• TRY IT: Reproduce the lines starting at the line containing "If you built with debug" and ending at the line containing "bottom right corner", substituting "notification" for "pop up" and leaving everything else unchanged.
--------------------------------
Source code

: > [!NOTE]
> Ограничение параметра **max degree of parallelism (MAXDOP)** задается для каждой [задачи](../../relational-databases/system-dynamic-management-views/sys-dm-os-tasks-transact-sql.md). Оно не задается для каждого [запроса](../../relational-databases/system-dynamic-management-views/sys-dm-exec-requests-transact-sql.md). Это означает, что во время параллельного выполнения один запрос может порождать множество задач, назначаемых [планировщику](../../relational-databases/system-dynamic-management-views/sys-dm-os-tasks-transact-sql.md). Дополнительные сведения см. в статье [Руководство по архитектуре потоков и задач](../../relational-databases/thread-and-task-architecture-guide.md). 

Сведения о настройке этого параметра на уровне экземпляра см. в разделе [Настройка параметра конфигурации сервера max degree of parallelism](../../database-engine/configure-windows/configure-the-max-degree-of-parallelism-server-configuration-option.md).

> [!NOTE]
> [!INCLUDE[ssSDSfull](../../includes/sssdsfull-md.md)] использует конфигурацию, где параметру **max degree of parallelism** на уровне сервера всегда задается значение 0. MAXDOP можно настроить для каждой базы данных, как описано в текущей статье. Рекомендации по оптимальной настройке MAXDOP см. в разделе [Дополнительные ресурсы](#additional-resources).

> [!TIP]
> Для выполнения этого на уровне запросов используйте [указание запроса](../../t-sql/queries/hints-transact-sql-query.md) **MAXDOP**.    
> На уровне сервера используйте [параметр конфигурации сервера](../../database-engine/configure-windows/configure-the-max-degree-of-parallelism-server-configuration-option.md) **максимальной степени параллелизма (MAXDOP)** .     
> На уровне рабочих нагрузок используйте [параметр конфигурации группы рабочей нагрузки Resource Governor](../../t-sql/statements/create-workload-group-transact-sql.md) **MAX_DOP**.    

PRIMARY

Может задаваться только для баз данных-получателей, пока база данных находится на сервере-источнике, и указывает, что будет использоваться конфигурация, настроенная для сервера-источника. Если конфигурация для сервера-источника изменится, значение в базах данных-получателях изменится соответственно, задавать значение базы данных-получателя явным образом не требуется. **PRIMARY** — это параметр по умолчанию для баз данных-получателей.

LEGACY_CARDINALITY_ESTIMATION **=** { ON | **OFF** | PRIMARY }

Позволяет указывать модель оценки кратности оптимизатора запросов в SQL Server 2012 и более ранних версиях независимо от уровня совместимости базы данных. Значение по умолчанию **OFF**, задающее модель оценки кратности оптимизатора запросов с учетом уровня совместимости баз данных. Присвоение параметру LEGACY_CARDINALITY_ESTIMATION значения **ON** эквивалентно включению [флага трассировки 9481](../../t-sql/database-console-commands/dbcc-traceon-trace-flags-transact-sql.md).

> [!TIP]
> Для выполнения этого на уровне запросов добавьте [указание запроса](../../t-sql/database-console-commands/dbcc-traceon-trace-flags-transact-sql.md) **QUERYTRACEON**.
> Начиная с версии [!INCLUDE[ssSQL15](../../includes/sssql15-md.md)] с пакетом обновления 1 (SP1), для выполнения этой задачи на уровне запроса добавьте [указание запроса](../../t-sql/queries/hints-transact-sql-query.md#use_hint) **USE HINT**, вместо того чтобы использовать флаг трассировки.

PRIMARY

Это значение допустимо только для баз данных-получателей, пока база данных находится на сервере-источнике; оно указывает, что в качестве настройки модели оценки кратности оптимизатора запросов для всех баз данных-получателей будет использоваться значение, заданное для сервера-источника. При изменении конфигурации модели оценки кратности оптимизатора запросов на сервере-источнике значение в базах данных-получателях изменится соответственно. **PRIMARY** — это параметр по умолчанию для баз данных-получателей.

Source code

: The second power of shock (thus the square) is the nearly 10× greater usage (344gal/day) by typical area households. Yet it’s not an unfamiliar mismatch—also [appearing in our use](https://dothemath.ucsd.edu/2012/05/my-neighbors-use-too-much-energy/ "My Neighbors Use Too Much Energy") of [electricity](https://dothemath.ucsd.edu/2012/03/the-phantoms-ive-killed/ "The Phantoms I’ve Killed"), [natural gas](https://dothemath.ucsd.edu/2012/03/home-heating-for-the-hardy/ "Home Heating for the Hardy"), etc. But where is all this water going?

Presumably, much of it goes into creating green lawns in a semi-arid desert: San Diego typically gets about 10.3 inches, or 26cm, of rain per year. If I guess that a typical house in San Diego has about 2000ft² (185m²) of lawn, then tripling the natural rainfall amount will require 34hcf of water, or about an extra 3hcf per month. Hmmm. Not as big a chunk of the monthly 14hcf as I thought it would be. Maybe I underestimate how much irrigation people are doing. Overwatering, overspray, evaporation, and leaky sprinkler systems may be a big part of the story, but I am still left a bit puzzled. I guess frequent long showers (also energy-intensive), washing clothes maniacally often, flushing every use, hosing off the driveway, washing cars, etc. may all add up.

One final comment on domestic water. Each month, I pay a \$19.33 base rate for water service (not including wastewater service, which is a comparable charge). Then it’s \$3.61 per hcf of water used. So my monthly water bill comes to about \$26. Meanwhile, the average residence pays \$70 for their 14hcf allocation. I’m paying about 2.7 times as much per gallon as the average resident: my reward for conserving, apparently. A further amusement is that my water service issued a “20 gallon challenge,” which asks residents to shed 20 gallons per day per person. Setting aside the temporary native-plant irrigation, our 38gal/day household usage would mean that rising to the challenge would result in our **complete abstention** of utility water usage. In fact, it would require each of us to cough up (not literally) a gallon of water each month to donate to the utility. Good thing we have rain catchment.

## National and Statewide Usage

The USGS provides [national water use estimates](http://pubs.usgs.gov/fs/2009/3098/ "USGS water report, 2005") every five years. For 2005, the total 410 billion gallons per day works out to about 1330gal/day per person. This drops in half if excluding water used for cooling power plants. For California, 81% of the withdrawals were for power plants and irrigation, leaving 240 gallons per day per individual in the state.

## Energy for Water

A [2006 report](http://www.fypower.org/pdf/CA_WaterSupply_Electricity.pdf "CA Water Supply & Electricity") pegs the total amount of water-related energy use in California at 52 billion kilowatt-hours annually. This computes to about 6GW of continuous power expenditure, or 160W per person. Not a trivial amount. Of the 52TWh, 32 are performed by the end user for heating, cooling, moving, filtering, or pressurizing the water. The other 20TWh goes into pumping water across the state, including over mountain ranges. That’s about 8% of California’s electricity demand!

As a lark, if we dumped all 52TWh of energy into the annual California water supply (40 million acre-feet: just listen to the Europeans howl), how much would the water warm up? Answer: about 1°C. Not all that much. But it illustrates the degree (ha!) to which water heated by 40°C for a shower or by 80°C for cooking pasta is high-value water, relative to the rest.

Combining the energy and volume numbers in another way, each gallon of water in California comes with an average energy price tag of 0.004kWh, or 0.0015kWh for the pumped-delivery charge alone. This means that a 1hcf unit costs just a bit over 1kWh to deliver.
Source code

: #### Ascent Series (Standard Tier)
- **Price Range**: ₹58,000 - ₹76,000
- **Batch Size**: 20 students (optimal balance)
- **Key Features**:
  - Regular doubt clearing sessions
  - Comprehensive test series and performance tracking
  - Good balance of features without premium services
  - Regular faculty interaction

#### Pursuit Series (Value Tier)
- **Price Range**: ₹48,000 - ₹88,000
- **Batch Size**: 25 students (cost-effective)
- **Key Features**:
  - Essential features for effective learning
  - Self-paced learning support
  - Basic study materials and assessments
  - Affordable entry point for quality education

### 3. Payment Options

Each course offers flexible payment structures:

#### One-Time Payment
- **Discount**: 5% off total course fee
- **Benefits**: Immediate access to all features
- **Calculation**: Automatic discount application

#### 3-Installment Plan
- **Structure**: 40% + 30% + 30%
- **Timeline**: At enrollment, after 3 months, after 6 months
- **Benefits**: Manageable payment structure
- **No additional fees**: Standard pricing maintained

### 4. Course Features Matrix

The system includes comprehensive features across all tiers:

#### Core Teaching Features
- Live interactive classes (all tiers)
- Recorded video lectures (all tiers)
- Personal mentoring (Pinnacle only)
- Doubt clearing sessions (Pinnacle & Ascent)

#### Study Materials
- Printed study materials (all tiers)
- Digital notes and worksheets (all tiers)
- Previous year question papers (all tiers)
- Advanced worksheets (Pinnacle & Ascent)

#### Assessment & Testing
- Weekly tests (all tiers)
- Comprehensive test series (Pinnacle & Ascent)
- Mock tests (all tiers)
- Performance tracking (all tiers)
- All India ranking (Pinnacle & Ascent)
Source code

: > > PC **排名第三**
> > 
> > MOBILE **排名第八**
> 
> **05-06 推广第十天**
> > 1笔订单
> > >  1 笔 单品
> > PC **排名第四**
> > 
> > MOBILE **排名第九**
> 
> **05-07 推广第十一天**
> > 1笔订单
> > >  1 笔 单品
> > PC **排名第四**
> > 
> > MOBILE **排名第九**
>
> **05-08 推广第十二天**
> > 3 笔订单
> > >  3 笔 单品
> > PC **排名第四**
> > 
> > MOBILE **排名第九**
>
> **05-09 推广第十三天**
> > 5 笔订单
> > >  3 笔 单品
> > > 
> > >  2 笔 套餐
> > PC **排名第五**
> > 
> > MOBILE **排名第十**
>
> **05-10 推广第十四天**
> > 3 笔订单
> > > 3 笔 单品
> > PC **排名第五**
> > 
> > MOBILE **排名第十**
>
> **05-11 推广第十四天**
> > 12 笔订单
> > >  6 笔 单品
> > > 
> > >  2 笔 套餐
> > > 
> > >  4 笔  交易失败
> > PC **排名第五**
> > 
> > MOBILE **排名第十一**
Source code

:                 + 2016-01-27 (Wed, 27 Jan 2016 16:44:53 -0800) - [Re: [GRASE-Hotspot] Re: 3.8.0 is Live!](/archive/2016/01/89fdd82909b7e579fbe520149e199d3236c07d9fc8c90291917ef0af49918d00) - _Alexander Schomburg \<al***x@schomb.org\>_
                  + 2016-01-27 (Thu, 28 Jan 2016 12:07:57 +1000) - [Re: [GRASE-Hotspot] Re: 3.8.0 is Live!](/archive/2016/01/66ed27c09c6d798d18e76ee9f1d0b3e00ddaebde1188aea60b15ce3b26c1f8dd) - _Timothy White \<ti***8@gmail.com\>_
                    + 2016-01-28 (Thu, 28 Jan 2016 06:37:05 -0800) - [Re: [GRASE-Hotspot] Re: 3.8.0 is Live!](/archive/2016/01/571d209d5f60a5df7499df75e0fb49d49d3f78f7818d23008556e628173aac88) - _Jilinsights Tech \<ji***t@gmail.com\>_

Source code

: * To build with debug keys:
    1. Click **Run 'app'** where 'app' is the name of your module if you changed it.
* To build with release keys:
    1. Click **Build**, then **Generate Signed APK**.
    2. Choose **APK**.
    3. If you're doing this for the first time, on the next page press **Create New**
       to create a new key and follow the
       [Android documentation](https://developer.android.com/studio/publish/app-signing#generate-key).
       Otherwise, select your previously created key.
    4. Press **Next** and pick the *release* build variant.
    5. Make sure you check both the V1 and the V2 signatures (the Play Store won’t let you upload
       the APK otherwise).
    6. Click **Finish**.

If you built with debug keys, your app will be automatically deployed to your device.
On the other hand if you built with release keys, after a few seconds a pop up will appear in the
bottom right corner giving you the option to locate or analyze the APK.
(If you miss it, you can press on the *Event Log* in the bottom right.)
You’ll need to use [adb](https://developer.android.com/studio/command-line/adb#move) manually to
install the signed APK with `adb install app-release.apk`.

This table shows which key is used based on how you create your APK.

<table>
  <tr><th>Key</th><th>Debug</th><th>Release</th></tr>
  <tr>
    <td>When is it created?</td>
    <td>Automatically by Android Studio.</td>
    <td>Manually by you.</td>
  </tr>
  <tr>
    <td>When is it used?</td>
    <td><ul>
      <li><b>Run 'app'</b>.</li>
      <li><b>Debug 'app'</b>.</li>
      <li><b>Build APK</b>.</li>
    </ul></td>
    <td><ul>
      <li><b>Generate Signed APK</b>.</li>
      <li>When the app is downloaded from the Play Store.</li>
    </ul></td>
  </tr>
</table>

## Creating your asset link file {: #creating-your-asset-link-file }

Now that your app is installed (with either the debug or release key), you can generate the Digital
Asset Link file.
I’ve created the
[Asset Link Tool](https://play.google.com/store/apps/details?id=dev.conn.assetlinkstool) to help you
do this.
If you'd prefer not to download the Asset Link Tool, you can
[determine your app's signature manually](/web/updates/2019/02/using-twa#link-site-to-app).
--------------------------------
• FINISHED EXERCISE:
If you built with debug keys, your app will be automatically deployed to your device.
On the other hand if you built with release keys, after a few seconds a notification will appear in the
bottom right corner giving you the option to locate or analyze the APK.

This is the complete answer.